A few years ago, I could have been described as unfit and lazy, I was constantly tired and had started to suffer from some quite dramatic mood swings. Luckily, it turned out to be something quite simple to rectify. After cutting out gluten from my diet, my mood improved and I felt less fatigued.
This has meant that ever since, I’ve been able to do more of the things that I want to do. I’ve had the energy to try dragon boating, complete a tough mudder, help a person with spinal cord injury climb Snowdon, and walk a significant proportion of the Thames path. These have all been a lot of fun for me but have also given me the opportunity to give something back to the community by raising money for charities that are important to me.

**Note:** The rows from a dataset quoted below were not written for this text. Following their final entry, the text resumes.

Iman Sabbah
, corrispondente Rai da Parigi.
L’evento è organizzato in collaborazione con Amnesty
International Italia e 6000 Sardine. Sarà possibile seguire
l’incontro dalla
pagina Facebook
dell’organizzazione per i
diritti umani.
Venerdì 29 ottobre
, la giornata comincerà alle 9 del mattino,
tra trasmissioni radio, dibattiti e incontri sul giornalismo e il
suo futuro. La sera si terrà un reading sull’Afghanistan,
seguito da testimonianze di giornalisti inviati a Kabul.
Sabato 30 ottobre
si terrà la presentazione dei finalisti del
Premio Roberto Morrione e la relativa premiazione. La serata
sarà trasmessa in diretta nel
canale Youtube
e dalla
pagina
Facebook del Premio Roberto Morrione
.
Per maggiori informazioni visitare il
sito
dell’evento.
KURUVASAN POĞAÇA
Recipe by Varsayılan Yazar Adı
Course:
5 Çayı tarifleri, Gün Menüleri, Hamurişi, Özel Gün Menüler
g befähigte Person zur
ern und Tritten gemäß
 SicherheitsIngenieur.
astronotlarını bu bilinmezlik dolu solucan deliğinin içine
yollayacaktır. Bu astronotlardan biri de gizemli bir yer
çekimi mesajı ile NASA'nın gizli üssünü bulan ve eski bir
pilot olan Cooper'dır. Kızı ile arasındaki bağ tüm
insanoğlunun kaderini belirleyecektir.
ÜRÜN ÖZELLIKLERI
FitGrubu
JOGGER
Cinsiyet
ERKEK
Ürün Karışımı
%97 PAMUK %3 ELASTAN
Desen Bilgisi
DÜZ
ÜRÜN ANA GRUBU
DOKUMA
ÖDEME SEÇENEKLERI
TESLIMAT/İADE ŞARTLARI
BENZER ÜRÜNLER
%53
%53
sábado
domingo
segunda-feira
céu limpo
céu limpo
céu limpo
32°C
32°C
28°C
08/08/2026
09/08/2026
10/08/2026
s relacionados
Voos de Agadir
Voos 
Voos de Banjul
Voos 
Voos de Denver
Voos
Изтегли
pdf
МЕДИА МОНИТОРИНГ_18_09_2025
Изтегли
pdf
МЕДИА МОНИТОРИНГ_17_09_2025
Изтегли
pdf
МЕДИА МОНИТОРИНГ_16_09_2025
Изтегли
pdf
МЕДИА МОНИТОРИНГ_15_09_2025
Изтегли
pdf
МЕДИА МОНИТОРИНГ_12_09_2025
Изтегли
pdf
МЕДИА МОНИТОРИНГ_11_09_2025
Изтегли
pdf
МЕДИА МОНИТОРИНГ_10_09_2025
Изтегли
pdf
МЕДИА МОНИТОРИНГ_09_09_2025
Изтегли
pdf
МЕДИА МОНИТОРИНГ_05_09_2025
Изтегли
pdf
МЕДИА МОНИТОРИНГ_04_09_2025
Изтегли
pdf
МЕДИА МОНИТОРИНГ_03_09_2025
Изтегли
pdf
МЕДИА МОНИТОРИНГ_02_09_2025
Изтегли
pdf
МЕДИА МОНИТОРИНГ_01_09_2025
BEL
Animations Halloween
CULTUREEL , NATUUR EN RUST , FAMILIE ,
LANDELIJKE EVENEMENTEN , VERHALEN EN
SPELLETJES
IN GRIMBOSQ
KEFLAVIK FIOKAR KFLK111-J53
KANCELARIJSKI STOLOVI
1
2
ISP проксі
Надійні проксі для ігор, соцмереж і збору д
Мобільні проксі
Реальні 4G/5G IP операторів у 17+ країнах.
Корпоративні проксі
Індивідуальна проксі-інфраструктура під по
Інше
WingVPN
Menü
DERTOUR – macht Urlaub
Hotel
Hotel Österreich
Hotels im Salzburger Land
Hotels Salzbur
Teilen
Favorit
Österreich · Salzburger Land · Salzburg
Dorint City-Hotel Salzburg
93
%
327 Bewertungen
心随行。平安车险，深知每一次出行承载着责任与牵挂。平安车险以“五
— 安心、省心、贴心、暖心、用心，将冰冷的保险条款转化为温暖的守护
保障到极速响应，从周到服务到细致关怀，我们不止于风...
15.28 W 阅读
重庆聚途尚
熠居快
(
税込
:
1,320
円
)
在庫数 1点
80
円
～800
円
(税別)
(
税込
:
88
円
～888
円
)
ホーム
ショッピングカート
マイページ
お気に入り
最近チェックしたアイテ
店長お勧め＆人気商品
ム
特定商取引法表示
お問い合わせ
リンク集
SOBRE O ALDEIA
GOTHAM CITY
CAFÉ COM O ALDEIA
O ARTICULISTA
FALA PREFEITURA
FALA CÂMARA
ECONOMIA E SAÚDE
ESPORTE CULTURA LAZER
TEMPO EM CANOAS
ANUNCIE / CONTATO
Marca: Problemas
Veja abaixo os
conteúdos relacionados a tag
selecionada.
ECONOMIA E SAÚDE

My fitness has definitely improved over the last few years and I saw the RBS Cycle Challenge as a real chance to push myself and see just how far I’ve come. I am not an experienced cyclist, before signing up to this I commuted to work once or twice a week so rode a maximum of 20 miles per week - and even then only in fair weather, with the wind blowing on my back, downhill. Now, I’ve signed up for a challenge that means I will cycle 510 miles with a total climb of 7,853m (25,765 feet); higher than Mt. Kilimanjaro and Mt. Snowdon on top of each other.
With many of my colleagues I’m taking part to raise money for Sport Relief. Sport Relief has helped more than 11,500,000 people over the last two years giving support to some of the most deprived communities in the world. Interestingly, 50% of the money raised is spent in the UK and 50% internationally, so it deserves a tough challenge. However, you can’t do a tough challenge without preparation, which brings me on to my training.
I have gone from zero to hero in my training programme managing only 75 miles in my first week (4 weeks ago), I am now at 200 miles per week on top of a working week. A typical week now contains between 3 and 7 hours of cycling per day, a couple of gym sessions for leg strength, and as many calories as it is physically possible for me to consume. I am constantly hungry and eating six meals per day (3 main meals and 3 snack meals). All of this takes time, and it does have an impact on family life. In order to restore some balance and spend some time with me, my wife came on a forty mile cycle with me on Saturday in the Surrey Hills. As the name suggests it is very hilly and she has since decided that she doesn’t want to spend that much time with me after all.
It is going to be tough and like nothing I have ever done before. I expect some pain and tears, but it is for a great cause.